= Gerhard Weissenbacher =

Austrian painter and art historian

Gerhard Weissenbacher (born 1941 in Vienna) is an Austrian painter and art educator and the author of a two-volume Standardwerk on the architectural history of the Vienna district of Hietzing.

== Life ==
After graduating from the Bundesrealgymnasium Wien XV in 1961, Weissenbacher studied from 1961 until 1966 at the Academy of Fine Arts Vienna under the professors Josef Dobrowsky, Herbert Boeckl and Max Weiler; at the same time he studied art history and history at the University of Vienna. In 1966, he passed the teacher's examination for art education and history and obtained his diploma as an academic painter. From 1966 to 2001, Weissenbacher worked as an AHS teacher and spent an extended period in West Africa (Liberia). He also lived in Paris between 1978 and 1979. In 1982, Weissenbacher began his many years of research on the architectural development of Vienna's 13th district, which resulted in the publication of the two volumes In Hietzing gebaut.
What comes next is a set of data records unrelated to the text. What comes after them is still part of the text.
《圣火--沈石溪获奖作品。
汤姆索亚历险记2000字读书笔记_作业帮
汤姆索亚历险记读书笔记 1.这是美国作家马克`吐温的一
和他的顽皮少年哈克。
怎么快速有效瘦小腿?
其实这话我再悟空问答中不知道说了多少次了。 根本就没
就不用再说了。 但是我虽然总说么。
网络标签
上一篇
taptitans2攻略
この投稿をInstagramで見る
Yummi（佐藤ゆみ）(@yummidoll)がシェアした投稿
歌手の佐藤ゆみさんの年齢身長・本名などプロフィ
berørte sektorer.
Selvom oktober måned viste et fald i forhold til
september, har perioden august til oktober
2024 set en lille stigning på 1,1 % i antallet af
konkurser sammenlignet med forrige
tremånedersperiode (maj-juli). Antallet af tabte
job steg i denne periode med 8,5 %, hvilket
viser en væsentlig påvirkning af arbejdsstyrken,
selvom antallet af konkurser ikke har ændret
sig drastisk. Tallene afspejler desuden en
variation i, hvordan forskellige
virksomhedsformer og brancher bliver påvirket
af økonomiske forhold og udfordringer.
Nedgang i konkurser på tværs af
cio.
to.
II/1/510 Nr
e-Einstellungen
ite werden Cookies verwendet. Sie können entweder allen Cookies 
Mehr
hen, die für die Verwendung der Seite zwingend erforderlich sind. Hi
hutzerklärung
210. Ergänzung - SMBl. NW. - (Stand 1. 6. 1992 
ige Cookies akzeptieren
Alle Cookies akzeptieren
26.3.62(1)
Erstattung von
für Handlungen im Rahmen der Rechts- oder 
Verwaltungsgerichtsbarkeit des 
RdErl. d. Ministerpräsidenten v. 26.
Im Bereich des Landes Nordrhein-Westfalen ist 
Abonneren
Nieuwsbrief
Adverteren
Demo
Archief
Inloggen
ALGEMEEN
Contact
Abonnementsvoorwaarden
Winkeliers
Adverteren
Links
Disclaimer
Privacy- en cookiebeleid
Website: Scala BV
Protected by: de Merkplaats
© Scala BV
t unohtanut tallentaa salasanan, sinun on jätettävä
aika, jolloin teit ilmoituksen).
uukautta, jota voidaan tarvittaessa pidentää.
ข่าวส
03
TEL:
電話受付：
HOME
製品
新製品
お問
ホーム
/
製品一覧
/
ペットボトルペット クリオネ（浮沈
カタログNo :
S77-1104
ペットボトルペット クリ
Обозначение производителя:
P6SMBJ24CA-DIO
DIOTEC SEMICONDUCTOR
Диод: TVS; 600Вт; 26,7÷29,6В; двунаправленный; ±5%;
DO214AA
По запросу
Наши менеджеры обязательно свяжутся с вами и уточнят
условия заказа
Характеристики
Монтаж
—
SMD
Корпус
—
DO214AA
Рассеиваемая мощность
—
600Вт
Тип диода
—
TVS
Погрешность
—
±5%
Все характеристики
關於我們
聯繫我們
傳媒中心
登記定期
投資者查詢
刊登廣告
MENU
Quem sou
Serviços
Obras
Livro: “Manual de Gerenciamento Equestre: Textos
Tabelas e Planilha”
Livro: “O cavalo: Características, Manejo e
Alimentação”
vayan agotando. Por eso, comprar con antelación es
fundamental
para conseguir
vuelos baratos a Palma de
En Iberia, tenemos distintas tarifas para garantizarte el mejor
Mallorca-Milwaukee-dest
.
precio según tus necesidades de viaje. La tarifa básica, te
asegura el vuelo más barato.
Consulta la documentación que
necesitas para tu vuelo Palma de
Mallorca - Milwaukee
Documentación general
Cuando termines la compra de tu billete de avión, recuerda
Geschichte und Architektur eines Wiener Gemeindebezirkes.

In 2002, he received the 1952 Decoration of Honour for Services to the Republic of Austria.

Artistic works by Weissenbacher are in the possession of the Albertina, the Federal Ministry of Education, Science and Culture, the Lower Austrian Government, the State Gallery of the Principality of Liechtenstein and private collections.